La température, le pH, la conductivité, l'alcalinité et l'oxygène dissous doivent être mesurés in situ. En effet, ces paramètres sont très sensibles aux conditions de milieu et susceptible de varier dans des proportions importantes s'ils ne sont pas mesurés sur site.

L'idéal est d'effectuer les mesures en continu (sauf l'alcalinité qui se mesure par titration), en plein courant s'il s'agit d'une rivière, ou dans un seau placé au refoulement de la pompe s'il s'agit d'eau souterraine. Il faut veiller à ne pas aérer l'eau (risque de précipitation d'éléments en solution, oxygénation…).

Méthodes d'analyse.

Les matériels et méthodes utilisables sur le terrain sont présentés dans le tableau ci-dessous :

Tableau 1 : matériels et méthodes d'analyse de l'eau sur le terrain (source : DROUART Eric, VOUILLAMOZ Jean-Michel, Alimentation en eau potable des populations menacées,
Action contre la faim, Hermann éditeurs, 1999, paris)

Paramètre
 Mesure par sonde portative électrochimique
 Photométrie (spectrométrie)
 Titration ou colorimétrie

Les méthodes évoquées dans le tableau ci-dessus correspondent à l'emploi de matériel léger et relativement convivial. Il faut cependant garder en mémoire le fait que :

les analyses réalisées par colorimétrie et interprétées visuellement ne sont pas très précises ;
les analyses faites par ionométrie, requérant l'emploi de sonde spécifique, sont simples à mettre en œuvre, mais les sondes sont fragiles et de durée de vie limitée (environ un an et onéreuses) ;
pour obtenir des analyses précises des éléments " majeurs ", il est recommandé de s'adresser à un laboratoire, ce qui ne représente pas un coût excessif. De plus, cela permet de valider les analyses réalisées par l'équipement de terrain, qui pourra, le cas échéant, être utilisé de façon plus routinière ;
l'utilisation de bandelette pour la mesure du pH donne des résultats approximatifs.
 

Eléments d'interprétation

Eaux souterraines.
La caractérisation des eaux souterraines concerne essentiellement l'analyse des paramètres de base (pH, température et conductivité) des ions majeurs et d'éventuels éléments traces. Les analyses des isotopes ne sont pas évoquées ici.

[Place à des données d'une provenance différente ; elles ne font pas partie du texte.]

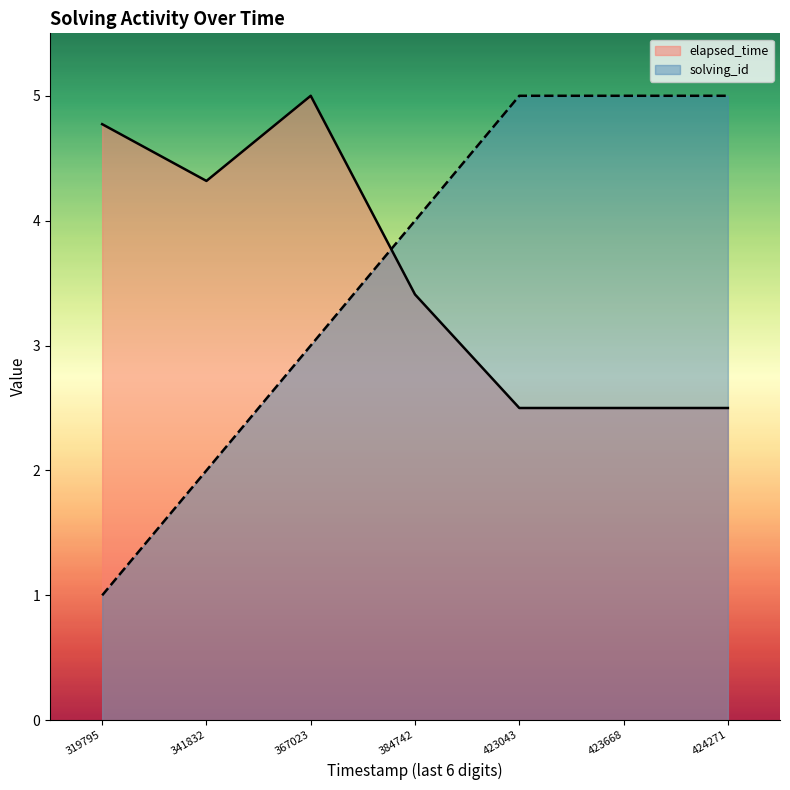

What is the sum of the elapsed_time values at 341832 and 367023?

9.3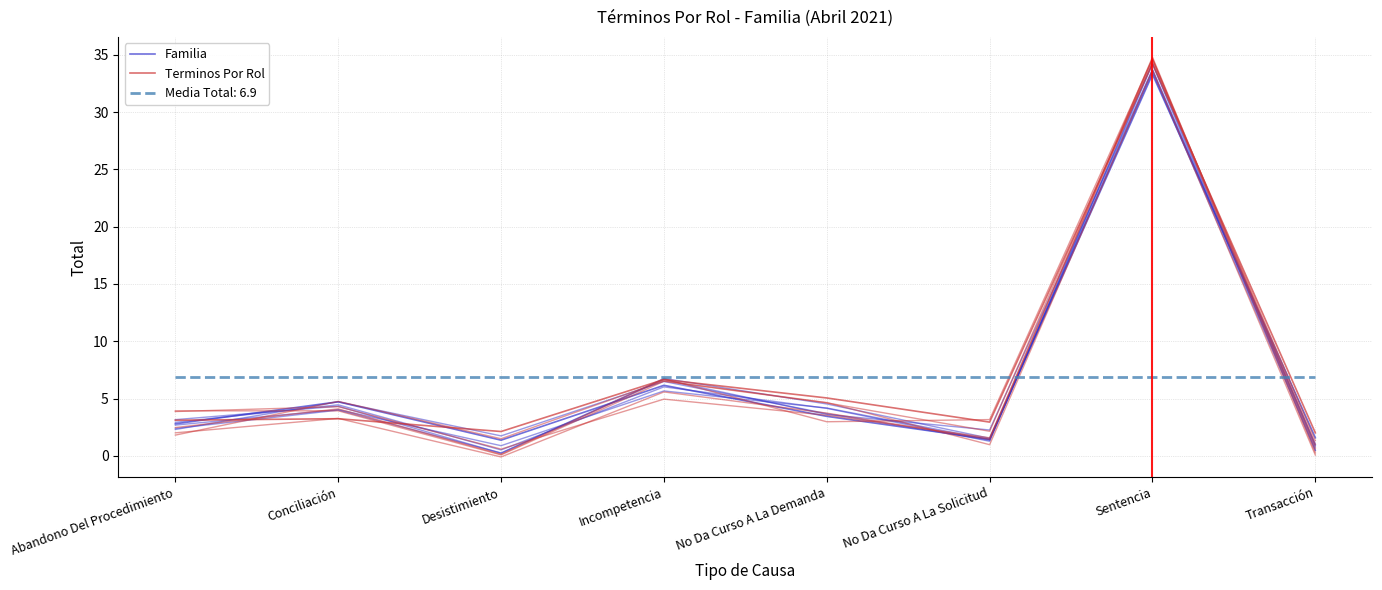

What is the greatest value displayed?

34.2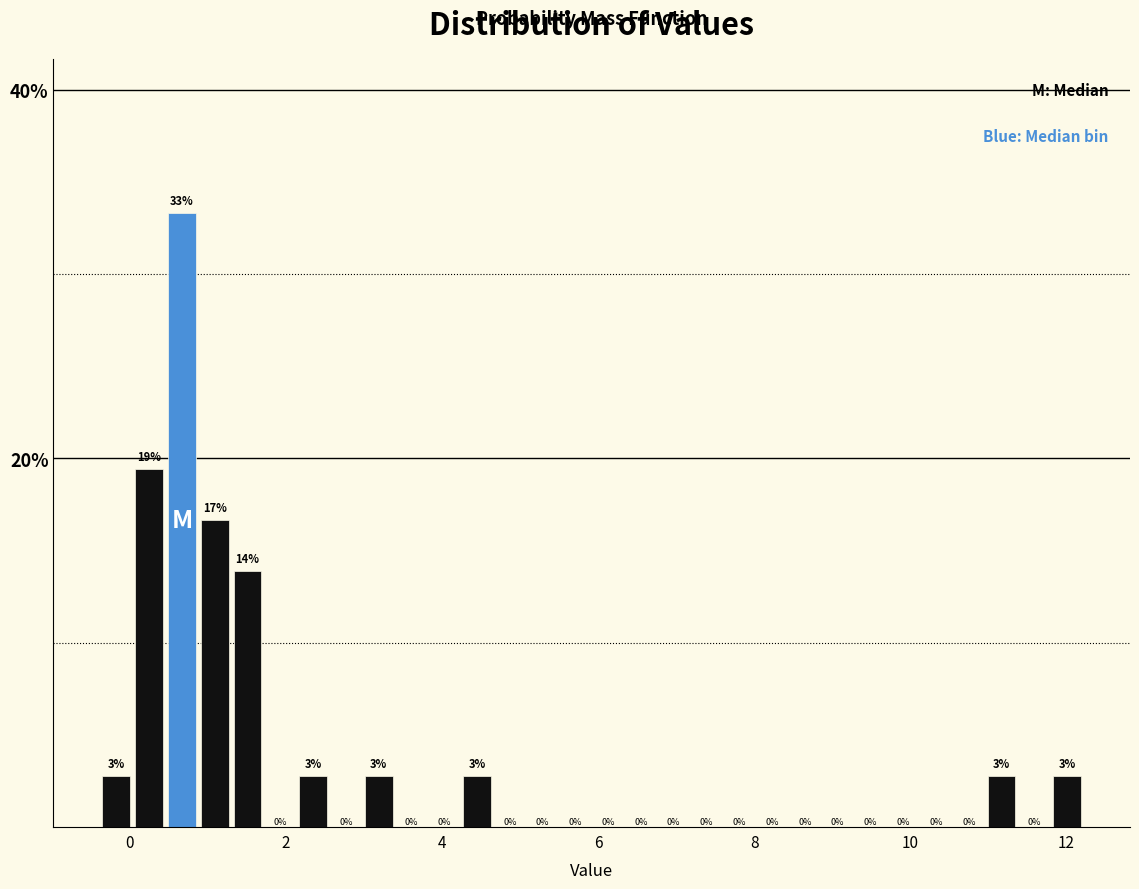

Around what value on the x-axis is the tallest bar? Give the approximate position of its centre, as read against the axis.

0.6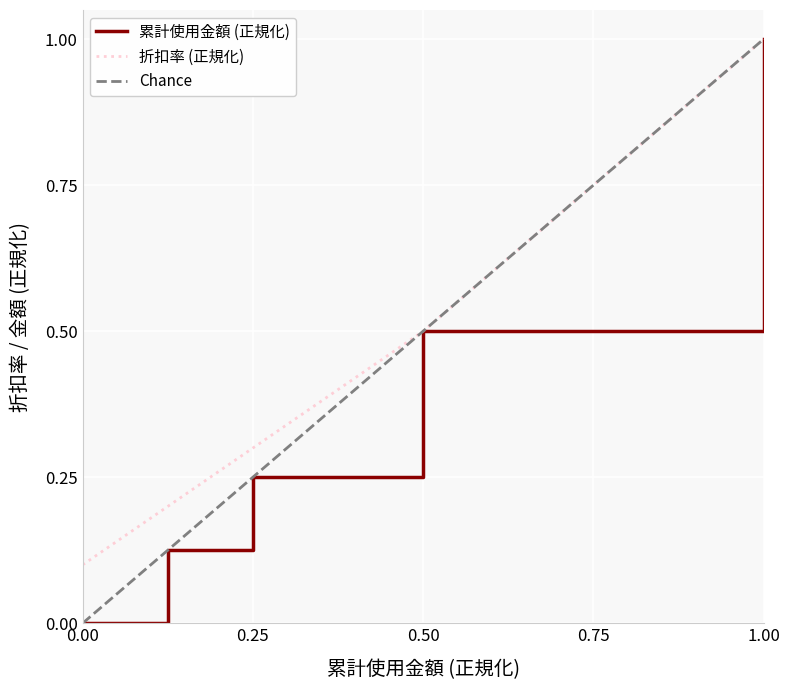

What is the difference between the maximum and minimum values in the 折扣率 series?

0.9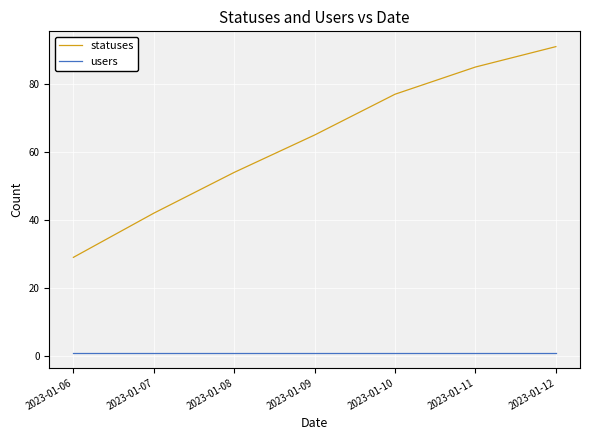

What is the average value of the statuses series?

63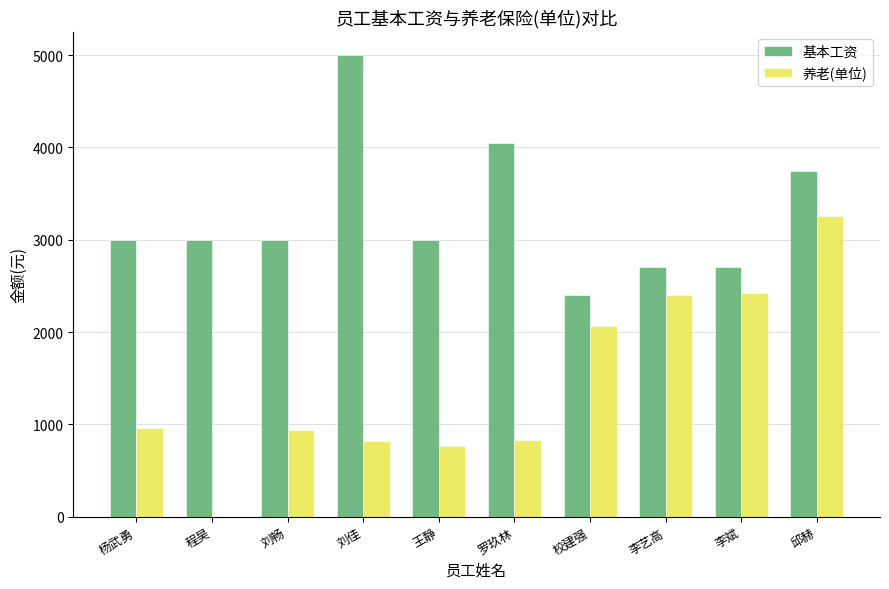

Count the number of data series in this chart.

2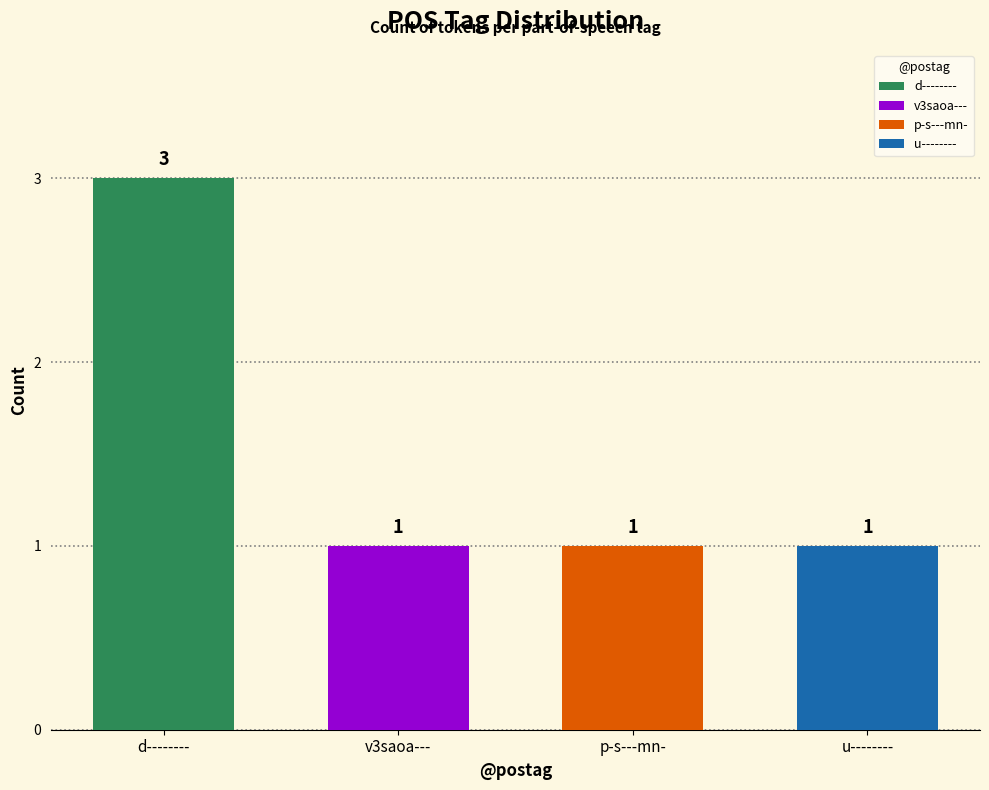

What is the approximate value at d--------?

3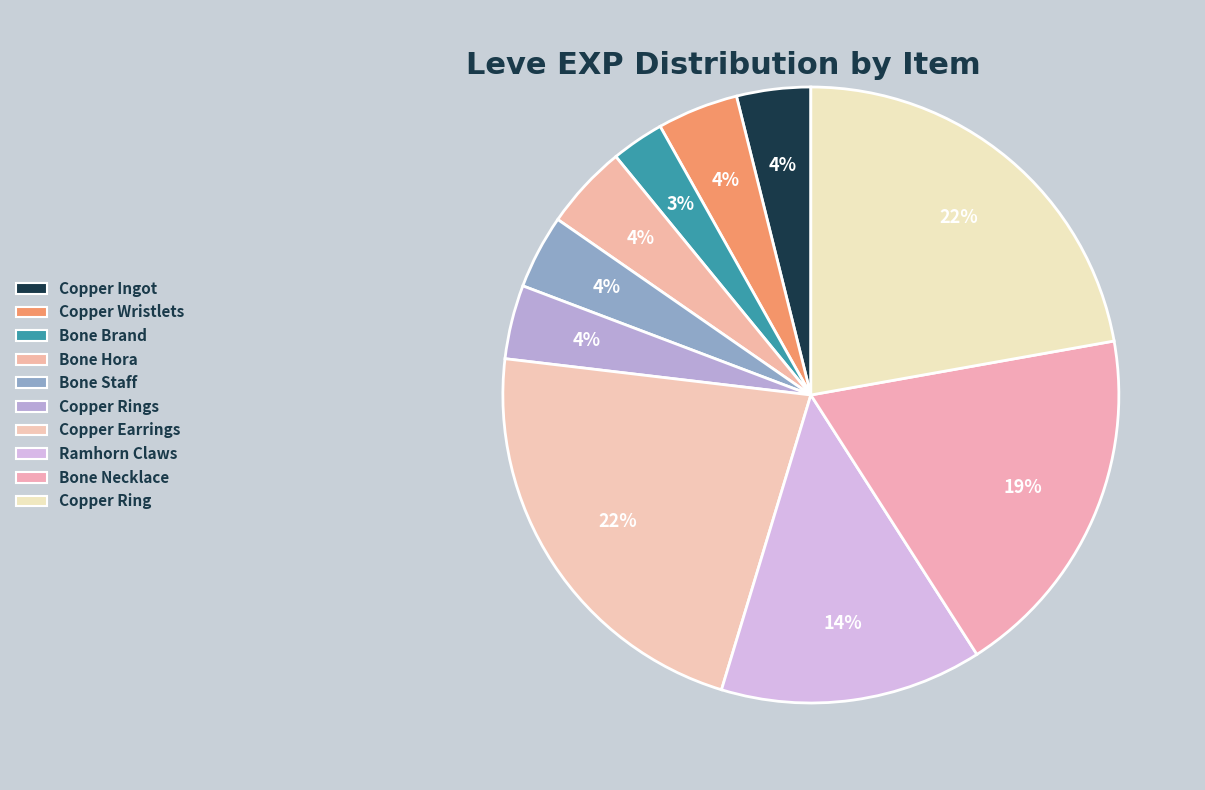

Is there a majority slice in this chart?

No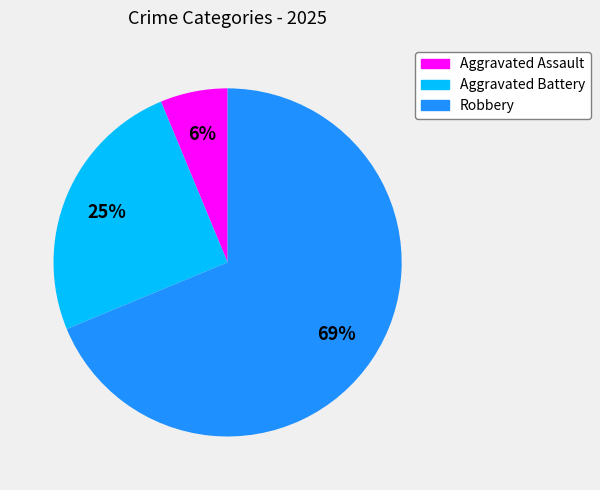

What is the majority slice?

Robbery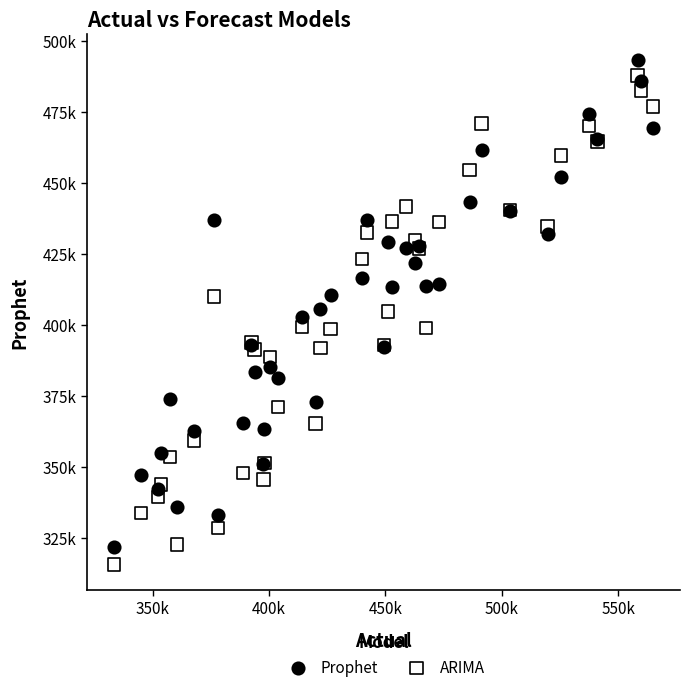

Which series has the widest spread of Y values?

ARIMA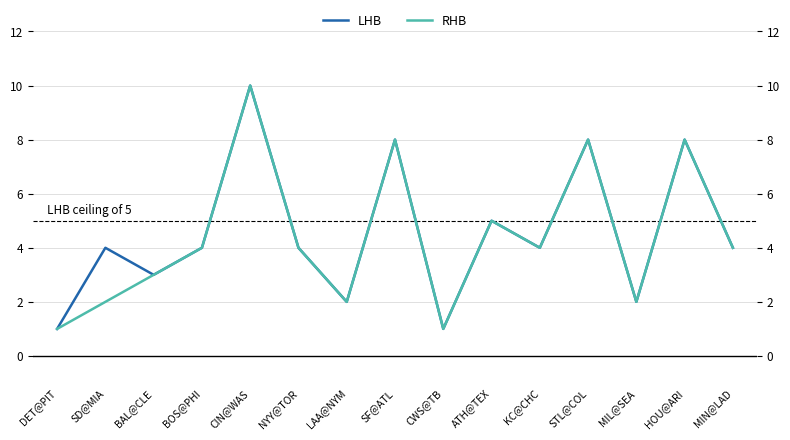

List the series in order of their peak value, highest first.

LHB, RHB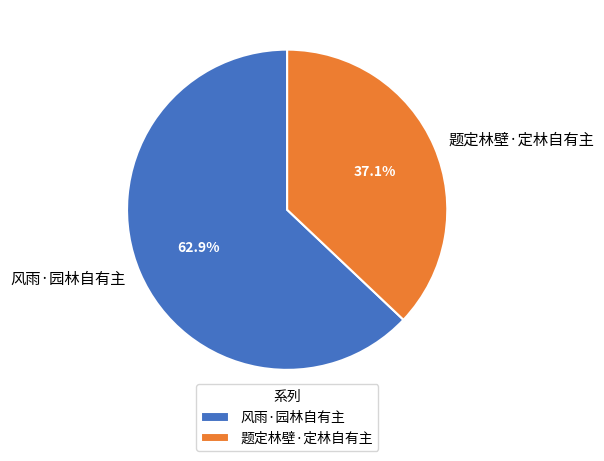

Does 题定林壁·定林自有主 represent more than half of the total?

No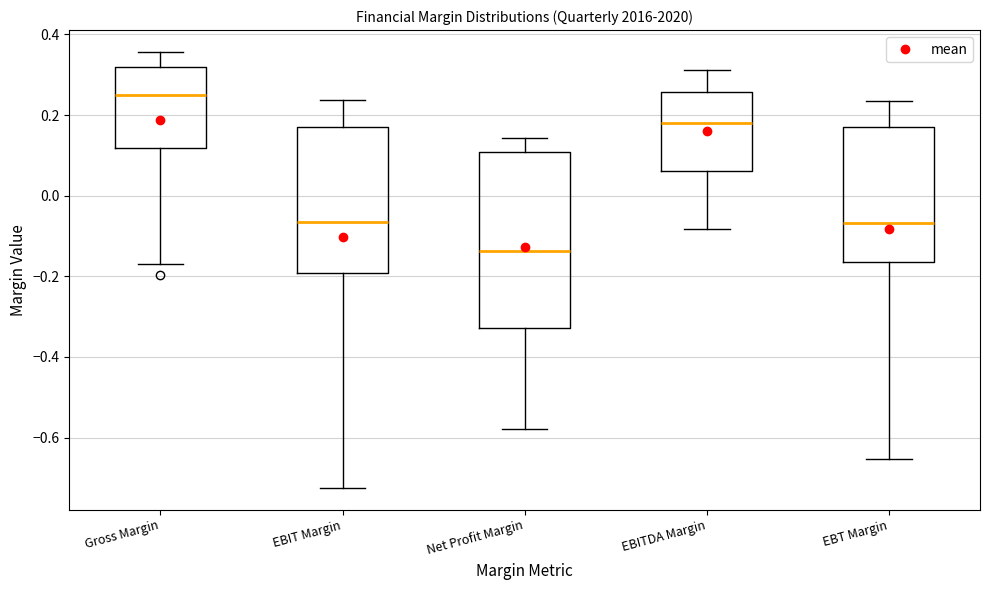

Reading left to right, transcribe this box plot: for each box, give where its median line is, the range the box spans, and where its two whiskers end, as read against the y-axis. The values are not printed on the chart, so give them approximately, as read against the axis.

Gross Margin: median 0.24, box 0.12 to 0.32, whiskers -0.16 to 0.36
EBIT Margin: median -0.06, box -0.20 to 0.18, whiskers -0.72 to 0.24
Net Profit Margin: median -0.14, box -0.32 to 0.10, whiskers -0.58 to 0.14
EBITDA Margin: median 0.18, box 0.06 to 0.26, whiskers -0.08 to 0.32
EBT Margin: median -0.06, box -0.16 to 0.18, whiskers -0.66 to 0.24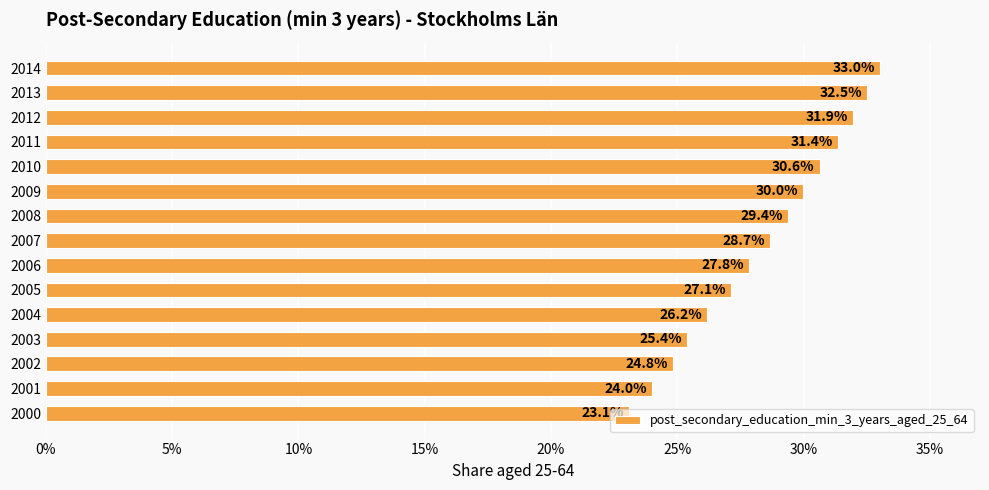

What is the difference between the maximum and minimum values?

0.1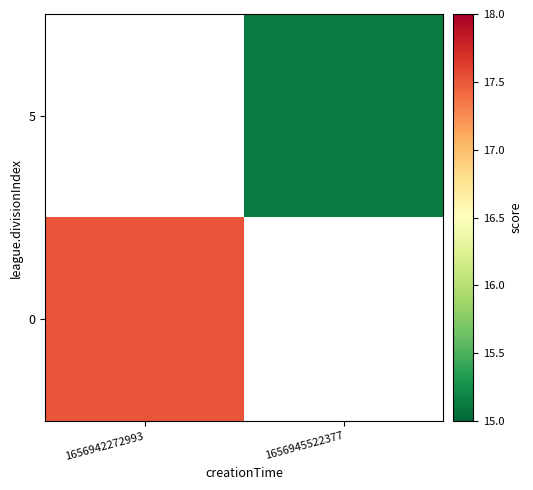

Rank the series by their average value, from highest to lowest.

0, 5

La conductivité, la température et le pH permettent de définir les caractéristiques fondamentales de l'eau. La recherche des contrastes de ces paramètres entre différents points de mesures facilite la mise en évidence de zones d'alimentation, de pollution ou de géologie différente.

Eaux de surface.
Le pH, la conductivité, l'oxygène dissous, la température et la turbidité sont mesurés in situ. Ils permettent une première estimation de la qualité du milieu.

Les phosphates, l'ammoniac, les nitrates et le fer permettent d'apprécier l'impact de rejets polluants. Les analyses bactériologiques confirment, en général, la pollution microbienne de ces eaux de surface et permettent d'en fixer l'importance.

Les indices biologiques sont surtout intéressants pour les eaux courantes. Les périodes et les stations d'études doivent être choisies pour cerner au mieux la variabilité spatiale et temporelle de la qualité du milieu (cf. paragraphe relatif à l'échantillonnage).